Court Opinion

ID: 9896870
Source: CourtListenerOpinion
Date Created: 2023-11-14 18:09:42.788408+00
Date Added: 2024-06-11T09:14:50.051086
License: Public Domain

Spruill v City of New York (2023 NY Slip Op 05701)

Spruill v City of New York

2023 NY Slip Op 05701

Decided on November 14, 2023

Appellate Division, First Department

Published by New York State Law Reporting Bureau pursuant to Judiciary Law § 431.

This opinion is uncorrected and subject to revision before publication in the Official Reports.

Decided and Entered: November 14, 2023

Before: Kapnick, J.P., Singh, Moulton, Shulman, Rosado, JJ. 

Index No. 153749/19 Appeal No. 1010 Case No. 2022-04475 

[*1]Jeremiah Spruill, Plaintiff-Respondent,
vThe City of New York et al., Defendants-Appellants.

Sylvia O. Hinds-Radix, Corporation Counsel, New York (Karin Wolfe of counsel), for appellants.

Problem to work on: Copy out the whole court opinion above, word for word. You don't need the items that come next.

Recorded information:
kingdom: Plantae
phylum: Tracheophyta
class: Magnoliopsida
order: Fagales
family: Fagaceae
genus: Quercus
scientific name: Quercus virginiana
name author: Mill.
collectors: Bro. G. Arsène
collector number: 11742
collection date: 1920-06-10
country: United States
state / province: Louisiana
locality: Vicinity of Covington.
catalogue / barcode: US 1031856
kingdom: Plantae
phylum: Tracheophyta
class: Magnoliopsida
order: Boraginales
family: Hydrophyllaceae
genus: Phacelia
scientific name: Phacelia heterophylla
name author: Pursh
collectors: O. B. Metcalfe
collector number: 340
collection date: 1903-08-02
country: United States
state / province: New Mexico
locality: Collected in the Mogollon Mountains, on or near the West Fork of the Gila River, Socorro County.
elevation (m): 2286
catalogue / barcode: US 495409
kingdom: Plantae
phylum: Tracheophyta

Task answer:
Court Opinion

ID: 9896870
Source: CourtListenerOpinion
Date Created: 2023-11-14 18:09:42.788408+00
Date Added: 2024-06-11T09:14:50.051086
License: Public Domain

Spruill v City of New York (2023 NY Slip Op 05701)

Spruill v City of New York

2023 NY Slip Op 05701

Decided on November 14, 2023

Appellate Division, First Department

Published by New York State Law Reporting Bureau pursuant to Judiciary Law § 431.

This opinion is uncorrected and subject to revision before publication in the Official Reports.

Decided and Entered: November 14, 2023

Before: Kapnick, J.P., Singh, Moulton, Shulman, Rosado, JJ. 

Index No. 153749/19 Appeal No. 1010 Case No. 2022-04475 

[*1]Jeremiah Spruill, Plaintiff-Respondent,
vThe City of New York et al., Defendants-Appellants.

Sylvia O. Hinds-Radix, Corporation Counsel, New York (Karin Wolfe of counsel), for appellants.